___ Records provided ___

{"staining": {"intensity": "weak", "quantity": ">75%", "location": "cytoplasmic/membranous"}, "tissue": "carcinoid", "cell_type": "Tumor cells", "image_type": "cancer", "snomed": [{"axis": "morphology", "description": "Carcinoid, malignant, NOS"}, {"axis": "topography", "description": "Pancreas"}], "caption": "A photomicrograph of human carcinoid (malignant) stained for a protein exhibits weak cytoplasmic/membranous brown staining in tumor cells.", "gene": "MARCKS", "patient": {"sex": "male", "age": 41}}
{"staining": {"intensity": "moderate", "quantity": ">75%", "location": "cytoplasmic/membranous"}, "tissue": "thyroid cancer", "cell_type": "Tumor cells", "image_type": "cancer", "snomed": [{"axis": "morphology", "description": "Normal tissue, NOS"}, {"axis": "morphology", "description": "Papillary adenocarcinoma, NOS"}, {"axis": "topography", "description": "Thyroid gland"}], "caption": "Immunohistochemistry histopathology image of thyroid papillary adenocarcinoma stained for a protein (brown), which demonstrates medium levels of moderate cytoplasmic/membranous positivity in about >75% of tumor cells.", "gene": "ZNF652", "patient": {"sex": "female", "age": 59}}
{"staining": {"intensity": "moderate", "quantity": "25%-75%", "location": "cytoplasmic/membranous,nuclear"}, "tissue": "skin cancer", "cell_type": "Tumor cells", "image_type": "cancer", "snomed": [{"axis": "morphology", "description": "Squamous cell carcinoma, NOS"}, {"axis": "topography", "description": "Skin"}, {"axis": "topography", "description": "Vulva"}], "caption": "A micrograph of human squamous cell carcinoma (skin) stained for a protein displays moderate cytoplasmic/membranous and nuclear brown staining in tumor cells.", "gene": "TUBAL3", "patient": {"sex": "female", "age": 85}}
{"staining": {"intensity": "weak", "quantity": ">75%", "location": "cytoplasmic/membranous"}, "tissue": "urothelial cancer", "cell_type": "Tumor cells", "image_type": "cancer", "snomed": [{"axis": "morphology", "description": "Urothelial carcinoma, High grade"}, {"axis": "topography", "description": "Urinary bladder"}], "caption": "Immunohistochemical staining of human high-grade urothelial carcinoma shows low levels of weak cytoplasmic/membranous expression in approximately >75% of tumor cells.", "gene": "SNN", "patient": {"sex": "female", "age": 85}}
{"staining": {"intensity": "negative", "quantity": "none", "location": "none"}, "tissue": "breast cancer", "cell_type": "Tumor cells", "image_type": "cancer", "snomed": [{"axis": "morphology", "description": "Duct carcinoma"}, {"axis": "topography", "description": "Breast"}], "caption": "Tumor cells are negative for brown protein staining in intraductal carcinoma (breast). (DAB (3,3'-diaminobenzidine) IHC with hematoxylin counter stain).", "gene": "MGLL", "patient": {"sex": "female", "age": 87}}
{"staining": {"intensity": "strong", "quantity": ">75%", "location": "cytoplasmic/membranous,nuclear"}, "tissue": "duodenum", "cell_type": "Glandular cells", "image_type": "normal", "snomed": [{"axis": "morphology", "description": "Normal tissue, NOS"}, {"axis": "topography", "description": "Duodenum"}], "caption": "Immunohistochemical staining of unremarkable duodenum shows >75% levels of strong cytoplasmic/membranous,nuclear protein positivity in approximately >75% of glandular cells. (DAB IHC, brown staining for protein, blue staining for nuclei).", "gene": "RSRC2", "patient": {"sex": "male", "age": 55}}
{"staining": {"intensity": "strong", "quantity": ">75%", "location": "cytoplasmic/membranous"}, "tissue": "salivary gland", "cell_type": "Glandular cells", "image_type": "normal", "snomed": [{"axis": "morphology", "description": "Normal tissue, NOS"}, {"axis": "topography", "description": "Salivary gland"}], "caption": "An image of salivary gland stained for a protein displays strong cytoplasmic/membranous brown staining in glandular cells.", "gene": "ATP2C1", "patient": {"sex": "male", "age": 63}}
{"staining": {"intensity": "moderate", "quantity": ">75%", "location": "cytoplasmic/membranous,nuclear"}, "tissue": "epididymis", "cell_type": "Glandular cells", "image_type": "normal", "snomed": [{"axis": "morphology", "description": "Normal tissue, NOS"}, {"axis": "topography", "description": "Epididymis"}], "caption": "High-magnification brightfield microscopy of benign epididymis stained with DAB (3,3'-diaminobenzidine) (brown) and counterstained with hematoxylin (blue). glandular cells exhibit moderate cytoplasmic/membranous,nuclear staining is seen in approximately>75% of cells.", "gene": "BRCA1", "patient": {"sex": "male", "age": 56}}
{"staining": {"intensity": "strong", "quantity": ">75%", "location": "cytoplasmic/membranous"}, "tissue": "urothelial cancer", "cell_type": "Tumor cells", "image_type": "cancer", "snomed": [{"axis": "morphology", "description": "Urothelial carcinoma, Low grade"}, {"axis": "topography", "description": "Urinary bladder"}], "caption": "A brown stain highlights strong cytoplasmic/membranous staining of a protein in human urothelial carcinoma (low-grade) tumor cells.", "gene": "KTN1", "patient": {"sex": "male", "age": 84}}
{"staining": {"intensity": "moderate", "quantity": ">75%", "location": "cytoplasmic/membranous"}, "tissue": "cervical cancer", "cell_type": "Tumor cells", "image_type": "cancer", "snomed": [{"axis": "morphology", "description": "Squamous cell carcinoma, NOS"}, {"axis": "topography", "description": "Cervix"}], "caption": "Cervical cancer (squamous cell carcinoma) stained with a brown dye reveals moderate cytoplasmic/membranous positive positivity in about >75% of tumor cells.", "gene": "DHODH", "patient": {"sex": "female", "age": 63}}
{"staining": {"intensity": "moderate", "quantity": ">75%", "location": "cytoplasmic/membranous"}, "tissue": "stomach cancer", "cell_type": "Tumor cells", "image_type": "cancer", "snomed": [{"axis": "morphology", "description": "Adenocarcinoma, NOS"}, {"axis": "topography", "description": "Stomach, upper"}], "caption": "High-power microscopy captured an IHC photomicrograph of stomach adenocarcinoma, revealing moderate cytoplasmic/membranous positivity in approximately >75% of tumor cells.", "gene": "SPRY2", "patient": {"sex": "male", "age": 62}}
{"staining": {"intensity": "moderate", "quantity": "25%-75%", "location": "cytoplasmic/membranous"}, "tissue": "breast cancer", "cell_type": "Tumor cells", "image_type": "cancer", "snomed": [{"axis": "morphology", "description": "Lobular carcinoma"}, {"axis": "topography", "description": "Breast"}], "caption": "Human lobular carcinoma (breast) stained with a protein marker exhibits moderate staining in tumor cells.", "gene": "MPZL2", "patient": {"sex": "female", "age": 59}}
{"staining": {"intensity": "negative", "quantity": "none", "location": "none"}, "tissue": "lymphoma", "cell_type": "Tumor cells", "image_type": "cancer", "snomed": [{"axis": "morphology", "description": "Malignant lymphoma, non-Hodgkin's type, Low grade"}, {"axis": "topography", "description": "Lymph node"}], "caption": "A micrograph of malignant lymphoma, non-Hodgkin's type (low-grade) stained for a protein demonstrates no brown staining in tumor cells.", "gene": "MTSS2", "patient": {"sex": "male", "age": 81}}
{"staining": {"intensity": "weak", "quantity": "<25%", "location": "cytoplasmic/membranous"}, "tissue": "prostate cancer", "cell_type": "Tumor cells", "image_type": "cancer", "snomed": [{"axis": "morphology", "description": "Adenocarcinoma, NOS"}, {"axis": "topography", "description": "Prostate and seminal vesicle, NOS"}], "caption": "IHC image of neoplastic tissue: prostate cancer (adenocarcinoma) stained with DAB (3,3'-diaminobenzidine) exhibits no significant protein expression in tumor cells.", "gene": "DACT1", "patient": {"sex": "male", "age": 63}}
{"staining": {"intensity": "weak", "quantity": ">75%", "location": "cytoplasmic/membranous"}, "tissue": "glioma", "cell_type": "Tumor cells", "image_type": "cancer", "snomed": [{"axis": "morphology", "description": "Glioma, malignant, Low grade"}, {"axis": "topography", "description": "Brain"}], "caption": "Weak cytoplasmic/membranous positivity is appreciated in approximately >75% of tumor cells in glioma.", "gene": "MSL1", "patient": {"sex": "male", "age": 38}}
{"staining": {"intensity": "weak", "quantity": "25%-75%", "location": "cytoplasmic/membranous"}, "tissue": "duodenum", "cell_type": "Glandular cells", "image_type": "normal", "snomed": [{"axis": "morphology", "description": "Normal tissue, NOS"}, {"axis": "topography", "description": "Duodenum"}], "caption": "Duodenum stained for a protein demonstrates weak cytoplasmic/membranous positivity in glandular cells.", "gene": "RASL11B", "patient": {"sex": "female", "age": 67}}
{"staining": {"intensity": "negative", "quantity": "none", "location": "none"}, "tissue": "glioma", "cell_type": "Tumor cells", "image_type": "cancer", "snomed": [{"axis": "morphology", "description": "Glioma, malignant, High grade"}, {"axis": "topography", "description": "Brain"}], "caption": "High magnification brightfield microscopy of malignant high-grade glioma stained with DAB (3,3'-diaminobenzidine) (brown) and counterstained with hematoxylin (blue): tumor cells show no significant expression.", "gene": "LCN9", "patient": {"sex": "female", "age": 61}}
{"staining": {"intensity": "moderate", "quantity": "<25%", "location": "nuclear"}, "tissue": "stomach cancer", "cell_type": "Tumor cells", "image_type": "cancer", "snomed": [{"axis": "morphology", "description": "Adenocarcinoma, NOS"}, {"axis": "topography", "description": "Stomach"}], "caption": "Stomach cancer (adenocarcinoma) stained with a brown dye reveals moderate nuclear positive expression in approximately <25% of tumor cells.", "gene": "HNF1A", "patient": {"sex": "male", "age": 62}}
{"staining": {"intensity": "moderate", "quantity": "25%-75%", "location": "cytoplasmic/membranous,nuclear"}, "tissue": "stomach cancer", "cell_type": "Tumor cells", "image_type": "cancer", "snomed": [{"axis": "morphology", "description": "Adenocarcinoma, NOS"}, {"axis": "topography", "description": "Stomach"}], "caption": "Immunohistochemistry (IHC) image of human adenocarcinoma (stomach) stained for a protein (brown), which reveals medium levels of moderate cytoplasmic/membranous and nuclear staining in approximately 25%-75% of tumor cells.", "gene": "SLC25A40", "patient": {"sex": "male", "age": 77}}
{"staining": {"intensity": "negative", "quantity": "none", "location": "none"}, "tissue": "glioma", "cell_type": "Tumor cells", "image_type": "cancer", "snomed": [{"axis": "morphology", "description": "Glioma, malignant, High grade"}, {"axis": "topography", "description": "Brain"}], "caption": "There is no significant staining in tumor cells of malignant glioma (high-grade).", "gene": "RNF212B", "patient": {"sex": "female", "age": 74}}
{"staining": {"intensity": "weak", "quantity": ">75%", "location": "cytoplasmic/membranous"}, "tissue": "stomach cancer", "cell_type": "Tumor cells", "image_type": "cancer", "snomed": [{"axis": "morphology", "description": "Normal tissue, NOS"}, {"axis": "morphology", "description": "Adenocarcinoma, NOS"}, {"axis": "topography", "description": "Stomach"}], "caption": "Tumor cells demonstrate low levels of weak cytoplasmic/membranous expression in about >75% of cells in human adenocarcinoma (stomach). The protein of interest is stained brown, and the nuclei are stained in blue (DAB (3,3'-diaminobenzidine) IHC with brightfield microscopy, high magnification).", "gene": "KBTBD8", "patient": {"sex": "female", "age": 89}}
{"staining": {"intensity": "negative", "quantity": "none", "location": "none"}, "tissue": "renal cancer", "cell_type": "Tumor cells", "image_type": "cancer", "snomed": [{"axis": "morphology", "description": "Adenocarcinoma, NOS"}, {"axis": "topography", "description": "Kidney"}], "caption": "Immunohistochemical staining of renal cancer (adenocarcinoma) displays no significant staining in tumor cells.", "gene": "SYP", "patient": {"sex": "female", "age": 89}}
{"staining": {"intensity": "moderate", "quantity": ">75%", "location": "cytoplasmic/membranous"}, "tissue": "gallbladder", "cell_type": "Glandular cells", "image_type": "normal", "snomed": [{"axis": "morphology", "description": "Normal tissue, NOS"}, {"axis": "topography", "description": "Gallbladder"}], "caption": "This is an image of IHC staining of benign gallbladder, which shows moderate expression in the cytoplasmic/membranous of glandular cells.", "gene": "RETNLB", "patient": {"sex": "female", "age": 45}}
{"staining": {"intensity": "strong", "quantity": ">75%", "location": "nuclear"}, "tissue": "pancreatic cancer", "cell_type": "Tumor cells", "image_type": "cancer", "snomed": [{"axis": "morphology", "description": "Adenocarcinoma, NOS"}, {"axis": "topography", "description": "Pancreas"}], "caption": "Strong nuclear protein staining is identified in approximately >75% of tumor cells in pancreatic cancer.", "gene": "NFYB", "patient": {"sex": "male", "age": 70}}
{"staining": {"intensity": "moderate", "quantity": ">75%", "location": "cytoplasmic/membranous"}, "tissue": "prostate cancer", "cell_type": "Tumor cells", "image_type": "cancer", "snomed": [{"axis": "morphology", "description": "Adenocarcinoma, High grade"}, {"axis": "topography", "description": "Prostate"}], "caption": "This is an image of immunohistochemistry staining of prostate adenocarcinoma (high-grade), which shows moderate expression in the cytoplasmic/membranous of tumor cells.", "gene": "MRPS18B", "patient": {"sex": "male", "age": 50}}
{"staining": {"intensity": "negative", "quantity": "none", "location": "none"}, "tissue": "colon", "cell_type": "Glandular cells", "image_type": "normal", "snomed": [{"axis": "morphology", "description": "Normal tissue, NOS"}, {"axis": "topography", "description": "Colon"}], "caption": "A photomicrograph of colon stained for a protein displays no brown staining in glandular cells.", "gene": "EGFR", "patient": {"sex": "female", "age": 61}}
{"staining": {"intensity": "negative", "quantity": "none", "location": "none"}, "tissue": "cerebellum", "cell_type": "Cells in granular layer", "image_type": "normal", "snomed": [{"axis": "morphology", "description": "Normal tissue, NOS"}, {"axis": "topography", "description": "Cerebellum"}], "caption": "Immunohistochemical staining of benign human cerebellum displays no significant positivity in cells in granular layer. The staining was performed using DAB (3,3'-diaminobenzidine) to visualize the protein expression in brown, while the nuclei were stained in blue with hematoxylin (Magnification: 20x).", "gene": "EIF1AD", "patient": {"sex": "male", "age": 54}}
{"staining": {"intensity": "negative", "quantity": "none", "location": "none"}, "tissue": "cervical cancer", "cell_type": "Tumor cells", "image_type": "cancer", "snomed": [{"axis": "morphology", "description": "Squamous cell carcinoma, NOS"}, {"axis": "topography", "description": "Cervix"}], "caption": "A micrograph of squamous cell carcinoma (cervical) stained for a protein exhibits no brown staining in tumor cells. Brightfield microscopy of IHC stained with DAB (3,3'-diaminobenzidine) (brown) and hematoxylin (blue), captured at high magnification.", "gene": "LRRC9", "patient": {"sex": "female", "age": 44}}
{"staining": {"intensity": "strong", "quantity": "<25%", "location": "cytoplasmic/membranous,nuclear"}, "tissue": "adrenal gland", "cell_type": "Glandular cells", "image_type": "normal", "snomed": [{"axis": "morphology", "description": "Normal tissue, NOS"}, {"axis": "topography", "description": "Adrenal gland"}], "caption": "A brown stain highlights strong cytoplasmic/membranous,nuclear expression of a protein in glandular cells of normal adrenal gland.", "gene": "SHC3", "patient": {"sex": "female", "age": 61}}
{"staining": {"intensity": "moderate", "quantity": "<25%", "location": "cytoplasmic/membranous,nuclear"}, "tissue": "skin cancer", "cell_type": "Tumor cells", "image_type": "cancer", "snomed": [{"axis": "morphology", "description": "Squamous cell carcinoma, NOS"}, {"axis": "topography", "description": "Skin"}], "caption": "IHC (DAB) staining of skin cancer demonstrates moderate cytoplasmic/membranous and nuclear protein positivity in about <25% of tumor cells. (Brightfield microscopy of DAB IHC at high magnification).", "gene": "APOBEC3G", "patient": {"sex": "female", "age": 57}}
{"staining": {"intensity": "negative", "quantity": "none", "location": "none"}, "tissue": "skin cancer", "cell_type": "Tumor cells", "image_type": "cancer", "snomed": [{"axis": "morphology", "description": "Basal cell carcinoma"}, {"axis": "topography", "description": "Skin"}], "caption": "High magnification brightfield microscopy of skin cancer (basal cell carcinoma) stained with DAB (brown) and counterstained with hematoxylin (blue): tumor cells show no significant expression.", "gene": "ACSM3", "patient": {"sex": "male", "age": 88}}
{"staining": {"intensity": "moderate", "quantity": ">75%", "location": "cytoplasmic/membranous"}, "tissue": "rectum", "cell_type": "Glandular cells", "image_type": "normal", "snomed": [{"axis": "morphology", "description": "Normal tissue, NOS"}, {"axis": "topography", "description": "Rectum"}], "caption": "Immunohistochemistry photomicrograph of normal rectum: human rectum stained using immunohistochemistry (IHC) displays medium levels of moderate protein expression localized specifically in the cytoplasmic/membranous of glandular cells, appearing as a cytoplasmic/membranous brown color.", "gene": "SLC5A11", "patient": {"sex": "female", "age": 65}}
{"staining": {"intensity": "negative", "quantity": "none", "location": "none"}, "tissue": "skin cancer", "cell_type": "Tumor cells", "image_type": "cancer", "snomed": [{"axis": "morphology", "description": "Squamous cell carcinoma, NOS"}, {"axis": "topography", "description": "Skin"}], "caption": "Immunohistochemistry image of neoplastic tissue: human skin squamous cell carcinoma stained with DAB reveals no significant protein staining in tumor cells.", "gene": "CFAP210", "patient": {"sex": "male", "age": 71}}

___

* [Aim of the task] Please give an exact copy of the lines above, beginning with the line containing "microscopy of malignant" and running through the line containing "reveals moderate nuclear", and of no other lines.

* [Solution to this problem]
{"staining": {"intensity": "negative", "quantity": "none", "location": "none"}, "tissue": "glioma", "cell_type": "Tumor cells", "image_type": "cancer", "snomed": [{"axis": "morphology", "description": "Glioma, malignant, High grade"}, {"axis": "topography", "description": "Brain"}], "caption": "High magnification brightfield microscopy of malignant high-grade glioma stained with DAB (3,3'-diaminobenzidine) (brown) and counterstained with hematoxylin (blue): tumor cells show no significant expression.", "gene": "LCN9", "patient": {"sex": "female", "age": 61}}
{"staining": {"intensity": "moderate", "quantity": "<25%", "location": "nuclear"}, "tissue": "stomach cancer", "cell_type": "Tumor cells", "image_type": "cancer", "snomed": [{"axis": "morphology", "description": "Adenocarcinoma, NOS"}, {"axis": "topography", "description": "Stomach"}], "caption": "Stomach cancer (adenocarcinoma) stained with a brown dye reveals moderate nuclear positive expression in approximately <25% of tumor cells.", "gene": "HNF1A", "patient": {"sex": "male", "age": 62}}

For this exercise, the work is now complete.